A OpenAI vive um paradoxo brutal. De um lado, há uma colossal aposta de 100 bilhões de dólares — um valor que levanta mais perguntas do que respostas sobre o futuro do setor. De outro, uma realidade alarmante: uma das empresas de crescimento mais rápido da história está em uma posição perigosa, enfrentando um ano crucial de 'fazer ou morrer' em 2026. O cenário é tão volátil que já se faz um experimento mental sério no mercado: e se a OpenAI simplesmente falir?

O risco não é apenas financeiro.
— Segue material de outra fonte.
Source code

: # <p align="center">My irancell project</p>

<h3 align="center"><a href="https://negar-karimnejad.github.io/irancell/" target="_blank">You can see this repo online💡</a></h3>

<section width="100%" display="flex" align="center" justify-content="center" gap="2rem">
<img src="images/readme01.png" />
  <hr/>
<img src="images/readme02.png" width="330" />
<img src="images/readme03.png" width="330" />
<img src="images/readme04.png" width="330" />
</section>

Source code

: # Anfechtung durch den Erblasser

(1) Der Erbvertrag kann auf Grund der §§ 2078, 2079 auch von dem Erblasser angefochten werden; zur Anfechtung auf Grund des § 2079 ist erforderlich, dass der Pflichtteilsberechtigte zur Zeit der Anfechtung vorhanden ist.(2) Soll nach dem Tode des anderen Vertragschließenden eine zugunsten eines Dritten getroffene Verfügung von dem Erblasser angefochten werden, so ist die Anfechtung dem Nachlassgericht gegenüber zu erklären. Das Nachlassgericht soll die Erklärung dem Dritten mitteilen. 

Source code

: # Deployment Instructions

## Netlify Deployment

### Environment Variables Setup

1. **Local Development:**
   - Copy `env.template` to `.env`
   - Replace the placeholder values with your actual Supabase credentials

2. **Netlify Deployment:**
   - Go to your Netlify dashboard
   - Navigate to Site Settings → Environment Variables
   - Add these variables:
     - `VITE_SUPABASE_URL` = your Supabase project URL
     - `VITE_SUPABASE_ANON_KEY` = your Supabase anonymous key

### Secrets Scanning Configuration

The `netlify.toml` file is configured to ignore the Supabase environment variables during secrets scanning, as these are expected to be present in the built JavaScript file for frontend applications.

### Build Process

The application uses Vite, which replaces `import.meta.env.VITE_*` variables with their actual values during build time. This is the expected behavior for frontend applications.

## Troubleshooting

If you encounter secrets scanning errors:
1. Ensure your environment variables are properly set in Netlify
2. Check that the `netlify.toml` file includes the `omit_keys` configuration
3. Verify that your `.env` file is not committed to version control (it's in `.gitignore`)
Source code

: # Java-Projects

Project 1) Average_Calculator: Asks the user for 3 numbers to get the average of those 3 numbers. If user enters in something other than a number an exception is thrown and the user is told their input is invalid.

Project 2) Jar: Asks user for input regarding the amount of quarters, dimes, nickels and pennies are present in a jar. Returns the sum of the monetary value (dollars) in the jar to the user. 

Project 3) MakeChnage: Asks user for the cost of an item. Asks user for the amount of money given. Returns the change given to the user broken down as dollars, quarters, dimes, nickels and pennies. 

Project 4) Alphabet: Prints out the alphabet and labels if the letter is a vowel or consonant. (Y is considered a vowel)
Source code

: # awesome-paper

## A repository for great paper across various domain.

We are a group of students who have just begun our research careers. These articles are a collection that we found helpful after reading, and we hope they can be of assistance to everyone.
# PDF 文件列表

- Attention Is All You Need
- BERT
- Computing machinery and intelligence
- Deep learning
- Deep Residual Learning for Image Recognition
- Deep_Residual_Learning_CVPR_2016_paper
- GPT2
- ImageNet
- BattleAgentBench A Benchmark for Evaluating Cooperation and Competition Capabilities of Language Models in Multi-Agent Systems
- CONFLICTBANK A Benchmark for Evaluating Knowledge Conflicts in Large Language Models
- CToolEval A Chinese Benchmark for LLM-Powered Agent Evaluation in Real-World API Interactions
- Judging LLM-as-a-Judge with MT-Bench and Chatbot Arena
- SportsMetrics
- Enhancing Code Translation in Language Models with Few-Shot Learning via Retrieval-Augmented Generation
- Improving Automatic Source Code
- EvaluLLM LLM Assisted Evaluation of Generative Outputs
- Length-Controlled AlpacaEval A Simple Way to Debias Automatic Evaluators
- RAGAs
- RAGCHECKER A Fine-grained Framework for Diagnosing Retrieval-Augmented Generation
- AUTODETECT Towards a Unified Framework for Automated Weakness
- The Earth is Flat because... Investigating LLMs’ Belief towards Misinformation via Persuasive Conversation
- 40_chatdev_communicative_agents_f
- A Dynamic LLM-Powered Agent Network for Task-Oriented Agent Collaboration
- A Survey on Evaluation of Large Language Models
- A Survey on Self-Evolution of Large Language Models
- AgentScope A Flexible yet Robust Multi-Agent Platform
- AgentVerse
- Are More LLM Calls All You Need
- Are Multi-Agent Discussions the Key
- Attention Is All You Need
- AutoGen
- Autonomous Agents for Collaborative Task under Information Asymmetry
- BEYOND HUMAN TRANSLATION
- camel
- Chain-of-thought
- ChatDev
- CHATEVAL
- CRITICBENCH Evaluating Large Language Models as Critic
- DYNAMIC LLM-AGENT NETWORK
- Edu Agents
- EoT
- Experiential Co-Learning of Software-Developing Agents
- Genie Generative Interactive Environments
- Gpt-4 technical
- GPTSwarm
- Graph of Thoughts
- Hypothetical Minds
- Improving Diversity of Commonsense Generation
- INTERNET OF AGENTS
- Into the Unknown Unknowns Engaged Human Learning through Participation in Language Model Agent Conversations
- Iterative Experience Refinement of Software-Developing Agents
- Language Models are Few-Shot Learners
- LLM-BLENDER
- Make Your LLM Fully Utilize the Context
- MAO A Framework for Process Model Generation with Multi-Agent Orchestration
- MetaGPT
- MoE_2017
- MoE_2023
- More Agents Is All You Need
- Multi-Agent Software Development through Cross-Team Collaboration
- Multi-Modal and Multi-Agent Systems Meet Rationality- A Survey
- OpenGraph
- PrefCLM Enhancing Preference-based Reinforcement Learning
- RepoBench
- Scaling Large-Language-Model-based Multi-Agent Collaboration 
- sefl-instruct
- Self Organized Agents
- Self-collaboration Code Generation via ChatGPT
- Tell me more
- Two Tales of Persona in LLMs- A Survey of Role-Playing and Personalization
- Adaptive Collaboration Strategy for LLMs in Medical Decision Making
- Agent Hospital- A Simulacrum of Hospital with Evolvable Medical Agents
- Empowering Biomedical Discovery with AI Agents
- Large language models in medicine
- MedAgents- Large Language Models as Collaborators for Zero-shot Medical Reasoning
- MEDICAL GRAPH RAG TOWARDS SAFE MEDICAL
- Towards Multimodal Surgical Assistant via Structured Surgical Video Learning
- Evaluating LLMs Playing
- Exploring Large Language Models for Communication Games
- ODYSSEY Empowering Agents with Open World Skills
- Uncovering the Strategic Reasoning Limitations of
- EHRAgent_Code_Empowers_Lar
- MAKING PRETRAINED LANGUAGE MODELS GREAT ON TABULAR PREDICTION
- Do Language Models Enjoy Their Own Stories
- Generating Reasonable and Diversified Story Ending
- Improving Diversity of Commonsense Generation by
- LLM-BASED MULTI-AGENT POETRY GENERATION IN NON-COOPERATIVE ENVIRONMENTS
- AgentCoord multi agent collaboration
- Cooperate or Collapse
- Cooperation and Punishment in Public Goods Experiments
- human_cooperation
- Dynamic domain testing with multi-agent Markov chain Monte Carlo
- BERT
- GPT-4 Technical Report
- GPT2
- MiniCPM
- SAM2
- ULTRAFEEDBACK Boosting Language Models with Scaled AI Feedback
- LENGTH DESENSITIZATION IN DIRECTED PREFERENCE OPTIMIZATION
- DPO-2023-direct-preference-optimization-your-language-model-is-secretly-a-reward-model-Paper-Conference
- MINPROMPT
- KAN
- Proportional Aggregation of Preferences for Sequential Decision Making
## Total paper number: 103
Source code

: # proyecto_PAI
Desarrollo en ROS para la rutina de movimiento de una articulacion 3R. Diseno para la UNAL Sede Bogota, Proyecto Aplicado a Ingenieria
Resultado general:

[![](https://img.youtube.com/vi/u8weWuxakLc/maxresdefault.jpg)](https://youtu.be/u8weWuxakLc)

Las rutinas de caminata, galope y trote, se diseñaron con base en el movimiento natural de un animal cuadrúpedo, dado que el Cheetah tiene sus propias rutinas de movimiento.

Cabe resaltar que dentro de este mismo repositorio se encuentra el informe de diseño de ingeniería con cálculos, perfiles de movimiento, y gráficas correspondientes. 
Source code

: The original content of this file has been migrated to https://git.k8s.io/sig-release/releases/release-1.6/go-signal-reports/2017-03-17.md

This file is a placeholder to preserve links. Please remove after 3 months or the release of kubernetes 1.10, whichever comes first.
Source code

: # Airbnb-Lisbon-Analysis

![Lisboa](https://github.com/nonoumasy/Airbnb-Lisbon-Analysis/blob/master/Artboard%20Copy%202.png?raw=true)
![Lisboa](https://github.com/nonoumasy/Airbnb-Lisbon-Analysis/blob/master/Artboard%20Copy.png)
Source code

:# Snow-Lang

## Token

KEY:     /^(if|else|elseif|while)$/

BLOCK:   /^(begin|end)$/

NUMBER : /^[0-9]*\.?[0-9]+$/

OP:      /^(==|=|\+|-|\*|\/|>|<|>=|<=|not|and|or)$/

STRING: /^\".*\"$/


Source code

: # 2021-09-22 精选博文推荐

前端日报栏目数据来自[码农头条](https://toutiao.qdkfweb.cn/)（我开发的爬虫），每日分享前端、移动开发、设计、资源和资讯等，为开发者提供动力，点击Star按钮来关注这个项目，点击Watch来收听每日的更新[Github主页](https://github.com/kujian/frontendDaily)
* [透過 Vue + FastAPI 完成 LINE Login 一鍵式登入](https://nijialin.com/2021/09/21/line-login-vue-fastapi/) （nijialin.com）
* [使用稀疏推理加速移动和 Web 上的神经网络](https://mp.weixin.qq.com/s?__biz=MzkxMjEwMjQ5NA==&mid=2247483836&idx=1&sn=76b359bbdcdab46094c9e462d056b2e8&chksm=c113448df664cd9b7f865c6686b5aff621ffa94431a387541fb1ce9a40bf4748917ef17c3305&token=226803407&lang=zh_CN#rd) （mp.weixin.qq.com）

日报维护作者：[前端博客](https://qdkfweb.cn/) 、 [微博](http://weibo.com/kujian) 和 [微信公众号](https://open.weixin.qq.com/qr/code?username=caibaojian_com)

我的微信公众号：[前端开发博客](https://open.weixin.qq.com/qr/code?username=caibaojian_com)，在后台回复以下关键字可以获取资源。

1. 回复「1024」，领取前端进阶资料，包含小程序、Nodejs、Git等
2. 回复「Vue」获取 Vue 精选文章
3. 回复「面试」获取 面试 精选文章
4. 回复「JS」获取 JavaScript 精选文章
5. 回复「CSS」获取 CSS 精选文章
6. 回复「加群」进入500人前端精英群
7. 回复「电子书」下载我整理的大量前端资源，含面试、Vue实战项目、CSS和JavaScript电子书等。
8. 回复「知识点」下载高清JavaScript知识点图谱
A empresa também sore com a 'síndrome de Cronos' da tecnologia — a tendência de os laboratórios de IA devorarem os próprios desenvolvedores de aplicativos que rodam sobre seus modelos. Como o titã da mitologia que engolia seus filhos, a OpenAI e rivais como a Anthropic ameaçam engolir o ecossistema que ajudaram a criar, levantando o temor de que o mercado se torne apenas circular.

Essa circularidade já mostra rachaduras na fachada dominante da OpenAI. Um acordo recente envolvendo Anthropic, Microsoft e Nvidia torna a dinâmica da IA ainda mais fechada em si mesma. Enquanto isso, a construção de data centers de IA avança em ritmo acelerado para sustentar a infraestrutura, e empresas como SpaceX, OpenAI e Anthropic alimentam sonhos de giga-IPOs — apostando que mais capital poderá superar a crescente fiscalização.

O problema é que o capital não apaga o risco real. Se a OpenAI bater em uma barreira técnica ou de negócios, a aposta de 100 bilhões de dólares desmorona. A urgência é clara: a empresa precisa provar em 2026 que seu modelo não é apenas uma máquina de queimar dinheiro, ou o experimento mental da sua falência pode deixar de ser hipotético.